*FRAGMENTO DE TEXTO*

Hace unos días se viralizó un video en el portal 20 de julio de TransMilenio. Un joven apuñaló a un guarda de seguridad, el mismo que días antes recibía una condecoración en el Concejo de Bogotá. El hecho es vil, cobarde y delictivo. Punto. Sin embargo, el debate público decidió desviarse por una ruta conocida: justificar la violencia con el argumento del “mal sistema”.
La narrativa es peligrosa. Se relativiza el delito, se romantiza la evasión y se criminaliza a quien hace cumplir la norma. TransMilenio actuó y decidió instalar torniquetes de piso a techo.
La medida incomoda, sí. La estética sufre, también. Pero el impacto es inmediato: disminuyen los colados, baja la evasión y, sobre todo, se reduce el riesgo para los guardas. El KPI clave —seguridad— mejora. La operación se estabiliza. El control funciona.

(Ejercicios de interpretación de gráficos)
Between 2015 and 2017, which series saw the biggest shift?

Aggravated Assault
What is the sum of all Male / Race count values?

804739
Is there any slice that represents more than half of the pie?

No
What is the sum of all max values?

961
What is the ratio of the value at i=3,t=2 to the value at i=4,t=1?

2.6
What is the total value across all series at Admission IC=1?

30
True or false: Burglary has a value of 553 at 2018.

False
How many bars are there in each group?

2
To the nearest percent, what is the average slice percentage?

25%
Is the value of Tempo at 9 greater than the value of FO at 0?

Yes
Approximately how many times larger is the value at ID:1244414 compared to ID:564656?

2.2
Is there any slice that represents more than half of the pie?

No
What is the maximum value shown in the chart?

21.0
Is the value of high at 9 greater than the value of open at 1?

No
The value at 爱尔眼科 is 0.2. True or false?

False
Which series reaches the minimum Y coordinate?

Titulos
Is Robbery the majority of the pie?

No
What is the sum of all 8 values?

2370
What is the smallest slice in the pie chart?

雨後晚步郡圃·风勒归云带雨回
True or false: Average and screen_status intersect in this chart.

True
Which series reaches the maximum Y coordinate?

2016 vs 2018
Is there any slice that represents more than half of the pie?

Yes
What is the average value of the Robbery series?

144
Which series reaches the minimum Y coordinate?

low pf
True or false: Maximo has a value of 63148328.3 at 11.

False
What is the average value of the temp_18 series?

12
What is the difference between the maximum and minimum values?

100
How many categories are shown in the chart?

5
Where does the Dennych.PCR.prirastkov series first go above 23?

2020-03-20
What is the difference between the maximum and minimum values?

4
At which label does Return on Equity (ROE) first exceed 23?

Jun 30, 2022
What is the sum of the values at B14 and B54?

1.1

*OBJETIVO DE LA TAREA*
Reproduce sin cambios el pasaje del texto sobre TransMilenio que va desde "Hace unos días" hasta "piso a techo.", ambas palabras incluidas.

*RESPUESTA*
Hace unos días se viralizó un video en el portal 20 de julio de TransMilenio. Un joven apuñaló a un guarda de seguridad, el mismo que días antes recibía una condecoración en el Concejo de Bogotá. El hecho es vil, cobarde y delictivo. Punto. Sin embargo, el debate público decidió desviarse por una ruta conocida: justificar la violencia con el argumento del “mal sistema”.
La narrativa es peligrosa. Se relativiza el delito, se romantiza la evasión y se criminaliza a quien hace cumplir la norma. TransMilenio actuó y decidió instalar torniquetes de piso a techo.